* DATA PROVIDED:
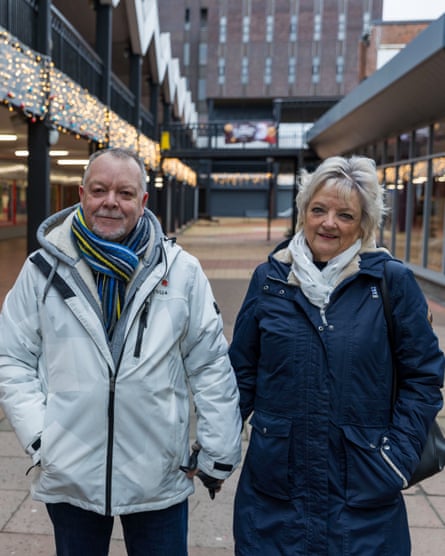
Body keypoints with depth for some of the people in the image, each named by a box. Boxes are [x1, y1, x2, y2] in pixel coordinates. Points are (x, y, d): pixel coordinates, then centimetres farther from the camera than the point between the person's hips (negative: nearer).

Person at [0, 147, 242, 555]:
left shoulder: (180, 270, -4)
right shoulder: (44, 269, -2)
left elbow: (210, 364, 0)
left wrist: (218, 453, 1)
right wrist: (38, 434, -6)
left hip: (160, 479, 0)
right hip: (69, 476, 1)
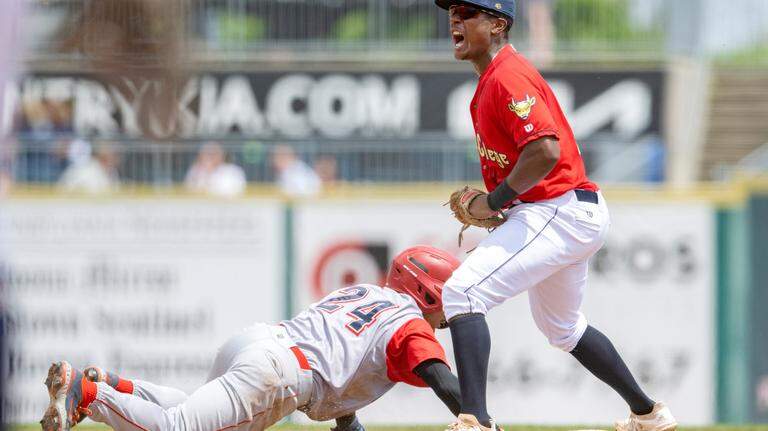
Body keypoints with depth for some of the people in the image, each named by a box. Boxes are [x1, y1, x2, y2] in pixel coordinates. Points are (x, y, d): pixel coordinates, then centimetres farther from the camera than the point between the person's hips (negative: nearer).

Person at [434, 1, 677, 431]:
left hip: (561, 213, -11)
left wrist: (494, 202, -18)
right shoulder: (492, 78, 17)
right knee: (561, 326, 29)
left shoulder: (508, 77, -16)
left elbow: (545, 152, -28)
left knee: (461, 292, -22)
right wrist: (492, 203, 12)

* YOUR ASSIGNMENT: Reproduce the entries above exactly, though not their pictures.

* RESULT OF THIS TASK:
Body keypoints with depth for some of the people in the image, each named by a box. Boxes are [x1, y1, x2, y2] in pixel coordinates. Points are (x, y, d): pixel coordinates, then centimetres farther from the camera than the point between the person's hips (negative: nearer).

Person at [0, 147, 242, 555]:
left shoulder: (180, 270, -4)
right shoulder: (44, 269, -2)
left elbow: (210, 364, 0)
left wrist: (218, 453, 1)
right wrist: (38, 434, -6)
left hip: (160, 479, 0)
right hip: (69, 476, 1)
Body keypoints with depth for some of the people in the image, each named by a box. Boxes are [x1, y1, x2, y2] in pixel coordinates. Points are (x, y, d): pixel coordinates, then centimetres farther from the camera than the point between the person's hips (negative: nearer).

Person at [434, 1, 677, 431]:
left hip: (561, 213, -11)
left wrist: (494, 202, -18)
right shoulder: (492, 78, 17)
right knee: (561, 326, 29)
left shoulder: (508, 77, -16)
left elbow: (545, 152, -28)
left knee: (461, 292, -22)
right wrist: (492, 203, 12)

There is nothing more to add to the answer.